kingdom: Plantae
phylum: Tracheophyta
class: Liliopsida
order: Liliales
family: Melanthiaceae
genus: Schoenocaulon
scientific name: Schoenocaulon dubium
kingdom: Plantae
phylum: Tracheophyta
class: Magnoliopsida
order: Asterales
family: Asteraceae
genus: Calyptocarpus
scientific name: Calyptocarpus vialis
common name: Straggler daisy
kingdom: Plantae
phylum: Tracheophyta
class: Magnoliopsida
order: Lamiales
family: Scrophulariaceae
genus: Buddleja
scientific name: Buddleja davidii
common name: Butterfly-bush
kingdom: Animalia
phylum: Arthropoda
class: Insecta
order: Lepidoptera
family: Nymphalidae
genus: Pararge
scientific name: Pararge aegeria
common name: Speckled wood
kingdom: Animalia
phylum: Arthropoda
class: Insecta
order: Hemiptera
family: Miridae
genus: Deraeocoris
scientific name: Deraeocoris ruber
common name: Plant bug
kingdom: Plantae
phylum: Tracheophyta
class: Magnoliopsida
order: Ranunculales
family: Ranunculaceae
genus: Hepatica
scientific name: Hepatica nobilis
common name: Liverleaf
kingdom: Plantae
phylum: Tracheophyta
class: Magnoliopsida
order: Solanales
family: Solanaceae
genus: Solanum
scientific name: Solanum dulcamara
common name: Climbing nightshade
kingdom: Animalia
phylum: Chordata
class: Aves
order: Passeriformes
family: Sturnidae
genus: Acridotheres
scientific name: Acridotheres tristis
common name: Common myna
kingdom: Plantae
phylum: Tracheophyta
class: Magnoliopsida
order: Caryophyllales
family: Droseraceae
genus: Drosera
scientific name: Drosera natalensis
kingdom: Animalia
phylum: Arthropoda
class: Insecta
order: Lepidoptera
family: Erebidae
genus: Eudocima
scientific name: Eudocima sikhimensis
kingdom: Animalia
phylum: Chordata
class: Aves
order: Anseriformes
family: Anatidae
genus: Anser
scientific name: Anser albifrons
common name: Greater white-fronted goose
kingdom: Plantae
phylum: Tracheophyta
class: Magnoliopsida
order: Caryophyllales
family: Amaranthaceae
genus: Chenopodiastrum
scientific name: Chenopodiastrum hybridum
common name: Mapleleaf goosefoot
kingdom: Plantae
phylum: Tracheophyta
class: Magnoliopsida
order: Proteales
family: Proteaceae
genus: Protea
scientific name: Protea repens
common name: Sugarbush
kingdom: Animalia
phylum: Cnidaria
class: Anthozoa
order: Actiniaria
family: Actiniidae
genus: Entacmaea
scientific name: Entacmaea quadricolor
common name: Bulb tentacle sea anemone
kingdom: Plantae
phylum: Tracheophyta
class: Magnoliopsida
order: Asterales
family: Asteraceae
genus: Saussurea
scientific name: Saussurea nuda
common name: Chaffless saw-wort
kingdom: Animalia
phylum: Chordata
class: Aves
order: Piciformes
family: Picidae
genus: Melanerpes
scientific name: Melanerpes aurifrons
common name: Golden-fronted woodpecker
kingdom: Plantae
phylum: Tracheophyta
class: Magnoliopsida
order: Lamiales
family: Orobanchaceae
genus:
☆ ☆ ☆ ☆ ☆
▶ **Problem to solve**: Retype every line of the records above without changing anything.

▶ **The output**:
kingdom: Plantae
phylum: Tracheophyta
class: Liliopsida
order: Liliales
family: Melanthiaceae
genus: Schoenocaulon
scientific name: Schoenocaulon dubium
kingdom: Plantae
phylum: Tracheophyta
class: Magnoliopsida
order: Asterales
family: Asteraceae
genus: Calyptocarpus
scientific name: Calyptocarpus vialis
common name: Straggler daisy
kingdom: Plantae
phylum: Tracheophyta
class: Magnoliopsida
order: Lamiales
family: Scrophulariaceae
genus: Buddleja
scientific name: Buddleja davidii
common name: Butterfly-bush
kingdom: Animalia
phylum: Arthropoda
class: Insecta
order: Lepidoptera
family: Nymphalidae
genus: Pararge
scientific name: Pararge aegeria
common name: Speckled wood
kingdom: Animalia
phylum: Arthropoda
class: Insecta
order: Hemiptera
family: Miridae
genus: Deraeocoris
scientific name: Deraeocoris ruber
common name: Plant bug
kingdom: Plantae
phylum: Tracheophyta
class: Magnoliopsida
order: Ranunculales
family: Ranunculaceae
genus: Hepatica
scientific name: Hepatica nobilis
common name: Liverleaf
kingdom: Plantae
phylum: Tracheophyta
class: Magnoliopsida
order: Solanales
family: Solanaceae
genus: Solanum
scientific name: Solanum dulcamara
common name: Climbing nightshade
kingdom: Animalia
phylum: Chordata
class: Aves
order: Passeriformes
family: Sturnidae
genus: Acridotheres
scientific name: Acridotheres tristis
common name: Common myna
kingdom: Plantae
phylum: Tracheophyta
class: Magnoliopsida
order: Caryophyllales
family: Droseraceae
genus: Drosera
scientific name: Drosera natalensis
kingdom: Animalia
phylum: Arthropoda
class: Insecta
order: Lepidoptera
family: Erebidae
genus: Eudocima
scientific name: Eudocima sikhimensis
kingdom: Animalia
phylum: Chordata
class: Aves
order: Anseriformes
family: Anatidae
genus: Anser
scientific name: Anser albifrons
common name: Greater white-fronted goose
kingdom: Plantae
phylum: Tracheophyta
class: Magnoliopsida
order: Caryophyllales
family: Amaranthaceae
genus: Chenopodiastrum
scientific name: Chenopodiastrum hybridum
common name: Mapleleaf goosefoot
kingdom: Plantae
phylum: Tracheophyta
class: Magnoliopsida
order: Proteales
family: Proteaceae
genus: Protea
scientific name: Protea repens
common name: Sugarbush
kingdom: Animalia
phylum: Cnidaria
class: Anthozoa
order: Actiniaria
family: Actiniidae
genus: Entacmaea
scientific name: Entacmaea quadricolor
common name: Bulb tentacle sea anemone
kingdom: Plantae
phylum: Tracheophyta
class: Magnoliopsida
order: Asterales
family: Asteraceae
genus: Saussurea
scientific name: Saussurea nuda
common name: Chaffless saw-wort
kingdom: Animalia
phylum: Chordata
class: Aves
order: Piciformes
family: Picidae
genus: Melanerpes
scientific name: Melanerpes aurifrons
common name: Golden-fronted woodpecker
kingdom: Plantae
phylum: Tracheophyta
class: Magnoliopsida
order: Lamiales
family: Orobanchaceae
genus:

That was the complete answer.